Задание A: Верните в точности отрывок из фрагмента текста о «Повести без названия» Хавы Волович: начните со слов «Возвращаясь с работы домой, я всегда» и закончите словами «ее хоть сколько-нибудь переварить.».

Фрагмент текста:
************

Фрагменты «Повести без названия» Хавы Волович впервые были опубликованы в сборнике «Доднесь тяготеет», составленном бывшим узником ГУЛАГа Семеном Виленским в 1989 году. Позже другие части «Повести…» выходили в различных сборниках, а в 2014 году издательство «Возвращение» (созданное Виленским) при поддержке Музея истории ГУЛАГа и Фонда Памяти опубликовало «Повесть…» целиком в одной книге с воспоминаниями сосиделицы Волович — Хеллы Фришер. В отличие от корпуса наиболее известных лагерных воспоминаний, «Повесть без названия» Волович — небольшая по объему (не более 150 страниц в издании «Возвращения»), хотя и включает историю ее семьи, детства, ареста в 21 год и заключения, работу в лагерном театре и жизни после освобождения.

Дискурсивные стратегии, к которым Волович прибегает в «Повести без названия», обусловлены множеством аспектов. Среди них — принадлежность сразу нескольким маргинализированным группам, с чем связаны пережитые ею травматичные опыты. Волович — украинская еврейка, свидетельствовавшая погромы, Голодомор и советскую антисемитскую политику; она прошла лагеря, где родила и вскоре потеряла ребенка, отчего решилась на суицид, но выжила. На эти опыты накладывается выраженная идеологическая позиция авторки. Несмотря на репрессии и недовольство сталинским режимом, она оставалась верной коммунизму и критиковала властные институты, язык пропаганды и пенитенциарную систему, опираясь на ту же, что и у  советского строя, теоретическую базу — марксистское учение. Еще один немаловажный аспект связан с характеристикой, которую дает себе сама Волович: она описывает свое поведение как детское, девичье. Эту черту мы наблюдаем не только в ее поступках, но и в речи: наивный идеализм, детская непокорность, яростное нежелание принимать действительность проявляется в ярко окрашенных, протестных монологах и рассуждениях.

Несмотря на то, что письмо Волович вбирает в себя все вышеуказанные черты, язык «Повести без названия» вовсе не эклектичен, а напротив, минималистичен. «Мой язык слишком беден», — пишет авторка[1]. Но именно он работает на остранение, необходимое для превращения реальности, особенно — травматичной, в художественный текст. Дистанция ощутима в описаниях наиболее тяжелых ситуаций — вот так, например, Волович рассказывает о Голодоморе:

Возвращаясь с работы домой, я всегда старалась идти не центральной улицей, что было ближе, а огородами, мимо кладбища, чтобы меньше встречаться с голодными глазами людей. Однажды у кладбищенской ограды я увидела мальчика лет шести. Зеленое опухшее лицо сочилось какой-то жидкостью из трещин на коже. Такой же жидкостью сочились опухшие, растрескавшиеся ноги. По ногам из-под домотканых штанин текла, по-видимому, только что съеденная трава. Атрофированный желудок не смог ее хоть сколько-нибудь переварить.
Мальчик стоял неподвижно. Из полуоткрытого рта у него вырывалось тоненькое «и… и… и…» [2].

************

Записи данных:
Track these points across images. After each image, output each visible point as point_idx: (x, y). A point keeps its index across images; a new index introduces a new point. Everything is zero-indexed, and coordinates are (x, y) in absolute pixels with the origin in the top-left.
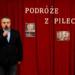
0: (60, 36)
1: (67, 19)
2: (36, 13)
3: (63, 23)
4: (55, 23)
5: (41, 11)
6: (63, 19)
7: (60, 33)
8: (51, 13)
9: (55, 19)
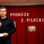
1: (34, 19)
2: (16, 16)
3: (32, 21)
4: (27, 21)
5: (19, 15)
7: (30, 27)
8: (25, 16)
9: (27, 19)
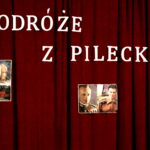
0: (89, 98)
1: (110, 48)
2: (14, 29)
3: (96, 59)
4: (73, 59)
5: (31, 23)
6: (96, 48)
8: (60, 29)
9: (73, 48)
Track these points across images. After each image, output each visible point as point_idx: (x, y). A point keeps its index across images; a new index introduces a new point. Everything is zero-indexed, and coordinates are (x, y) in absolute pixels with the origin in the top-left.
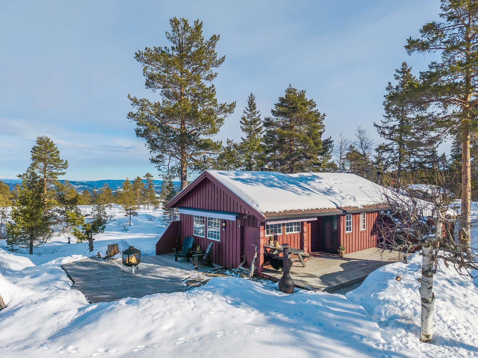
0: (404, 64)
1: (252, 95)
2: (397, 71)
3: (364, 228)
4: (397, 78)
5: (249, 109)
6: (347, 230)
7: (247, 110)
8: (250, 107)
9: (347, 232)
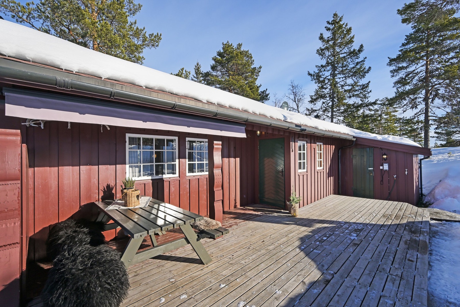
0: (335, 15)
1: (198, 64)
2: (328, 23)
3: (321, 166)
4: (328, 29)
5: (195, 76)
6: (300, 168)
7: (194, 77)
8: (197, 75)
9: (300, 171)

************

Задание B: Перепечатайте без изменений строки записей от самого их начала до строки с «4: (55, 23)» включительно. Изображения в ответ не включайте.

Решение A:
Возвращаясь с работы домой, я всегда старалась идти не центральной улицей, что было ближе, а огородами, мимо кладбища, чтобы меньше встречаться с голодными глазами людей. Однажды у кладбищенской ограды я увидела мальчика лет шести. Зеленое опухшее лицо сочилось какой-то жидкостью из трещин на коже. Такой же жидкостью сочились опухшие, растрескавшиеся ноги. По ногам из-под домотканых штанин текла, по-видимому, только что съеденная трава. Атрофированный желудок не смог ее хоть сколько-нибудь переварить.

Решение B:
Track these points across images. After each image, output each visible point as point_idx: (x, y). A point keeps its index across images; a new index introduces a new point. Everything is zero-indexed, and coordinates are (x, y) in absolute pixels with the origin in the top-left.
0: (60, 36)
1: (67, 19)
2: (36, 13)
3: (63, 23)
4: (55, 23)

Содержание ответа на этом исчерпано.